How Testosterone Gel Works at the Molecular Level

Testosterone gel delivers bio-identical testosterone through the skin into the dermal capillary bed, bypassing first-pass hepatic metabolism. Once absorbed, testosterone binds the androgen receptor (AR) in target tissues including skeletal muscle, bone, brain, and erythropoietic marrow. The AR-testosterone complex translocates to the nucleus, binding androgen response elements on DNA to activate transcription of genes governing muscle protein synthesis, erythropoietin production, and bone mineral maintenance 1. A portion of circulating testosterone undergoes 5-alpha reduction to dihydrotestosterone (DHT) in prostate and skin, and aromatization to estradiol (E2) in adipose tissue.

This pharmacokinetic profile matters for interpreting real-world data. Gel formulations produce steady-state serum testosterone levels within 24 to 72 hours, with a relatively flat diurnal curve compared to injections, which create supraphysiologic peaks followed by troughs. The Endocrine Society's 2018 guideline notes that "transdermal testosterone maintains more physiologic, steady-state concentrations" and recommends gels as a first-line option for men who prefer stable levels 2. That pharmacokinetic stability is relevant to registry findings on mood, energy, and sexual function, where symptom consistency tracks serum consistency.
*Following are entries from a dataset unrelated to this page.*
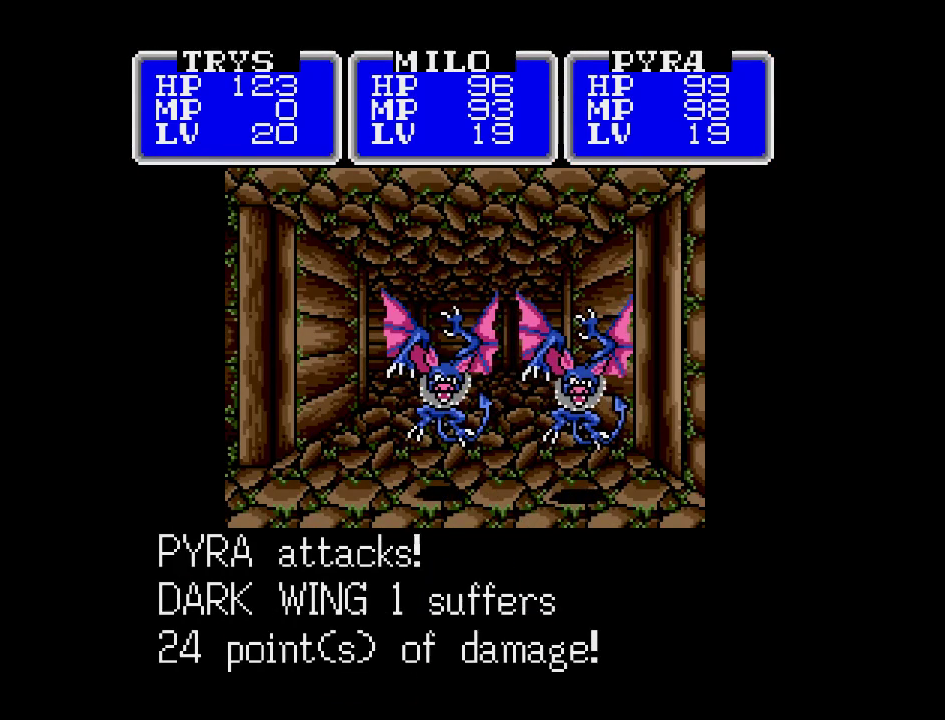
{"buttons": [], "events": []}
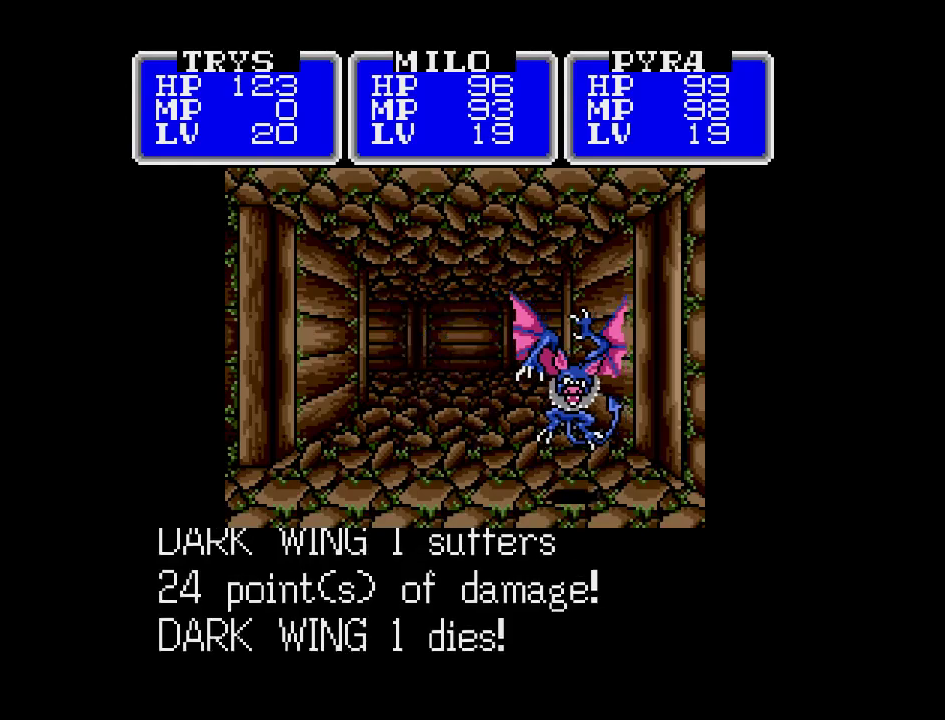
{"buttons": [], "events": []}
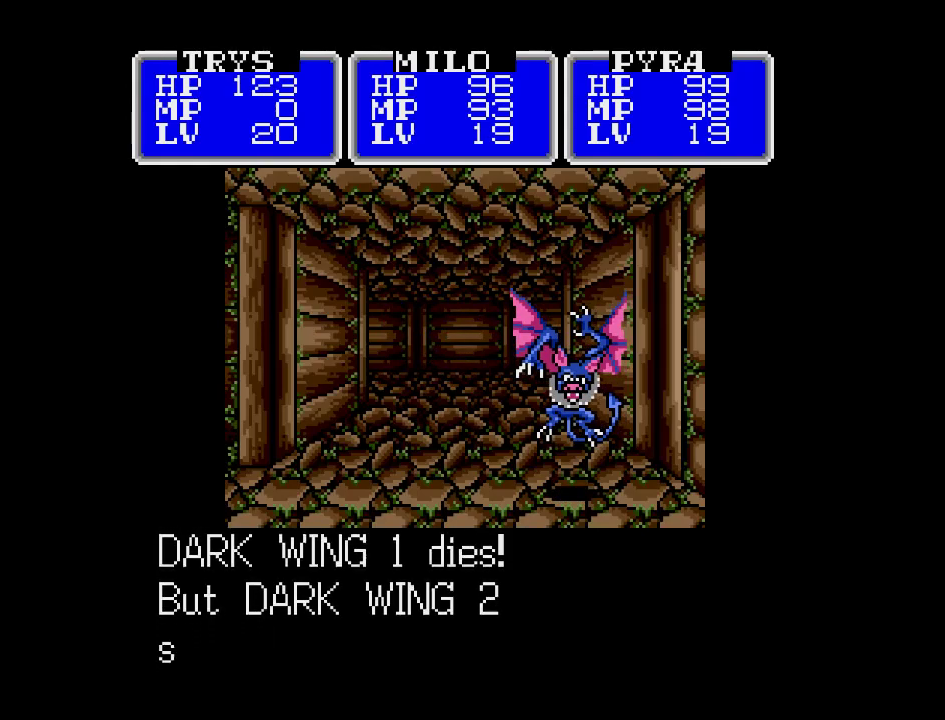
{"buttons": [], "events": []}
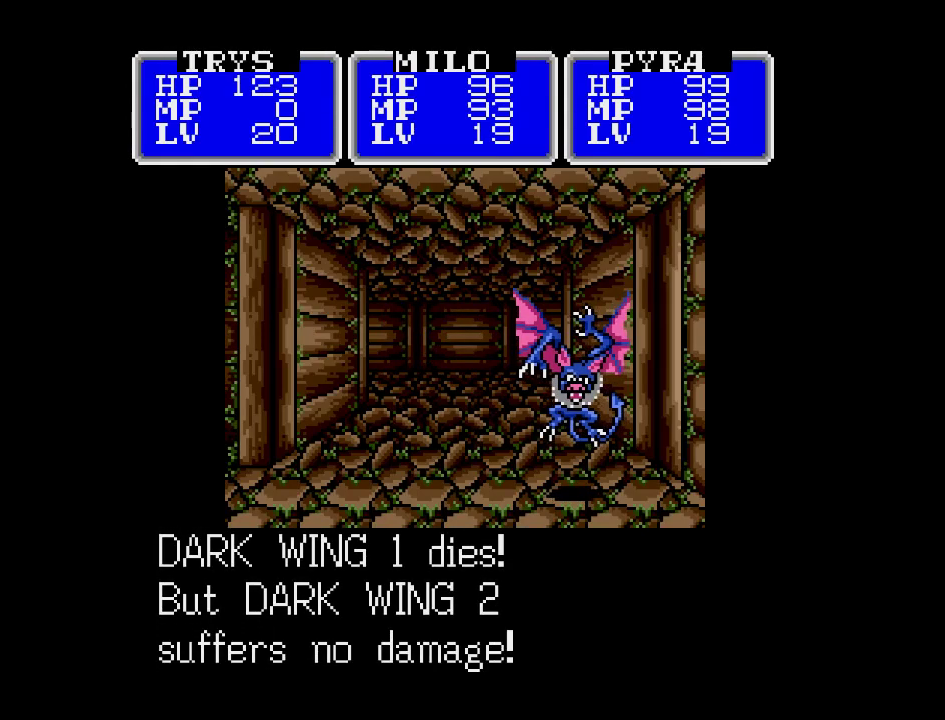
{"buttons": ["A"], "events": [[333, "A", "down"]]}
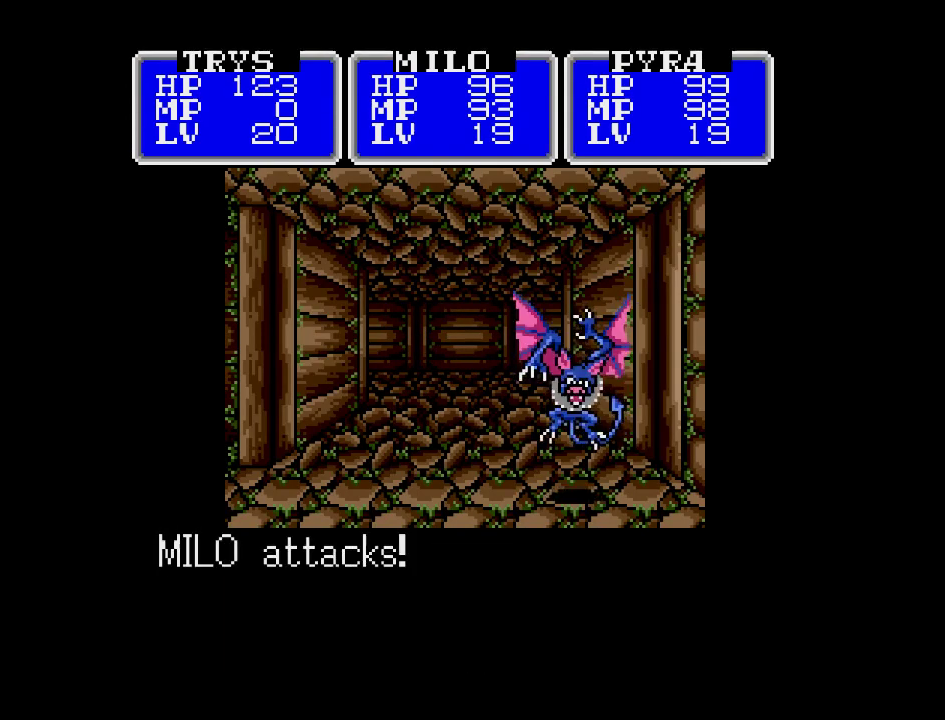
{"buttons": ["A"], "events": []}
The T-Trials: Real-World Population, Controlled Design

The Testosterone Trials (T-Trials) enrolled 790 men aged 65 and older with serum testosterone below 275 ng/dL and symptoms of hypogonadism across 12 U.S. academic centers. Participants applied AndroGel 1% daily for one year. This was not a typical efficacy trial of young, otherwise healthy men. The cohort had a mean age of 72, a mean BMI of 31.0 kg/m², and high rates of comorbidities including diabetes (26%), hypertension (72%), and prior cardiovascular disease (12%) 1.

Results were consistent across all seven coordinated sub-studies. Sexual function improved modestly but significantly (PDQ-Q4 sexual desire score increased by 0.58 points vs. placebo, P=0.002). Physical function measured by the 6-minute walk test did not reach significance. Bone mineral density of the lumbar spine increased by 7.5% in the testosterone group versus 0.8% with placebo over 12 months 3.

What makes the T-Trials valuable as quasi-real-world evidence is the population. These were community-dwelling older men with multiple comorbidities, reflecting patients seen in primary care and endocrinology clinics rather than tightly selected trial volunteers.

TRAVERSE: The Cardiovascular Question Answered

For years, two retrospective studies published in 2013 and 2014 raised alarms about testosterone therapy and cardiovascular risk, prompting the FDA to add a class-wide warning in 2015 4. The TRAVERSE trial, published in the New England Journal of Medicine in 2023, was designed specifically to resolve this question 5.

TRAVERSE randomized 5,204 men aged 45 to 80 with hypogonadism and pre-existing or high risk of cardiovascular disease to testosterone 1.62% gel or placebo. Mean follow-up was 33 months. The primary endpoint, a composite of cardiovascular death, nonfatal myocardial infarction, and nonfatal stroke (MACE), occurred in 7.0% of the testosterone group versus 7.3% of the placebo group (hazard ratio 0.96; 95% CI 0.78 to 1.17) 5. This met the pre-specified non-inferiority margin of 1.5.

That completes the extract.